The linkage between stability of warfarin therapy and patient-important outcomes like thromboembolic events, MB, and mortality is well established.4 A key criticism of clinical trials evaluating the efficacy of direct oral anticoagulants (DOACs) was that the achieved stability of warfarin therapy in the comparator arms was less than ideal and varied widely between countries enrolling patients in these trials.5 The stability of warfarin therapy is often measured in terms of the percentage of time spent in the targeted INR range and INR variability.4 Many studies have explored interventions to improve the stability of warfarin therapy including the use of specialized anticoagulation management services (AMS) and the use of warfarin-dosing algorithms. It is important to note that the outcome improvements reported by Oskarsdottir et al occurred in a specialized AMS that was already using validated computerized warfarin-dosing algorithms. Although these types of interventions have been associated with increased INR stability, their implementation requires significant training and coordination of effort, and uptake has been variable across health systems. In contrast, implementing Fiix-NR monitoring should be less complicated and require less effort as it can be easily measured manually or on any semiautomatic laboratory system.1 The feasibility of implementing Fiix-NR monitoring in a health system has been demonstrated by Oskarsdottir et al as all INR monitoring of warfarin has been replaced by the Fiix-NR in their system since 2016.1
As efficacy of the Fiix-NR has been demonstrated in a randomized clinical trial3 and effectiveness demonstrated in a real-world observational study,1 it now seems that more widespread implementation of Fiix-NR warfarin monitoring should become a high priority. Several implementation science frameworks exist to guide further research aimed at expanding this potentially groundbreaking intervention to additional health systems.6 In particular, hybrid study designs focused on testing Fiix-NR implementation strategies while observing and gathering further information on the clinical outcomes associated with this intervention should be explored.7
A potential limitation of the Fiix-NR is that it requires patients to travel to laboratories for blood samples collected via venipuncture. Many AMSs and laboratories use fingerstick INRs obtained from point-of-care INR monitors. Some patients even use these portable monitors to measure their own INR at home. However, if clinical outcomes associated with the Fiix-NR are confirmed after wider implementation, it seems reasonable that point-of-care monitors could be configured to report the Fiix-NR instead of the INR.

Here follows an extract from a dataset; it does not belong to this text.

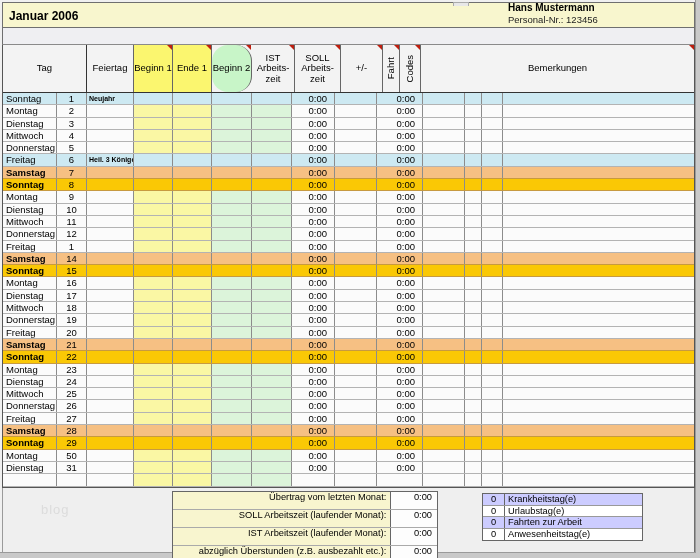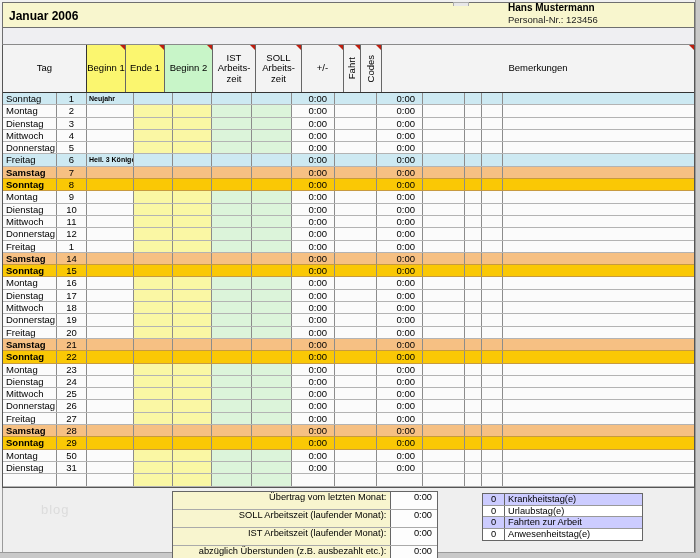"Feiertag" div.hcell { html: none -> <div>Feiertag</div> }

For many patients, DOACs will be preferred over warfarin as they do not require routine coagulation monitoring and have been associated with improved clinical outcomes, in particular decreased risk of intracranial bleeding.8 However, DOACs have been shown to be either harmful or ineffective in patients with mechanical heart valves, left ventricular thrombi, and antiphospholipid antibody syndrome. Other patients taking certain interacting medications (eg, phenytoin, carbamazepine, rifampin) are required to take warfarin therapy because, unlike warfarin, the anticoagulant effect of DOACs cannot be easily monitored and titrated. Warfarin is also recommended for stroke prevention in patients with atrial fibrillation and moderate to severe mitral stenosis.9 Thus, for patients requiring warfarin therapy, a better monitoring method associated with improved stability and reduced thromboembolic risk like the Fiix-NR is an important advance.
Conflict-of-interest disclosure: D.M.W. has received research funding and consulting fees from Roche Diagnostics.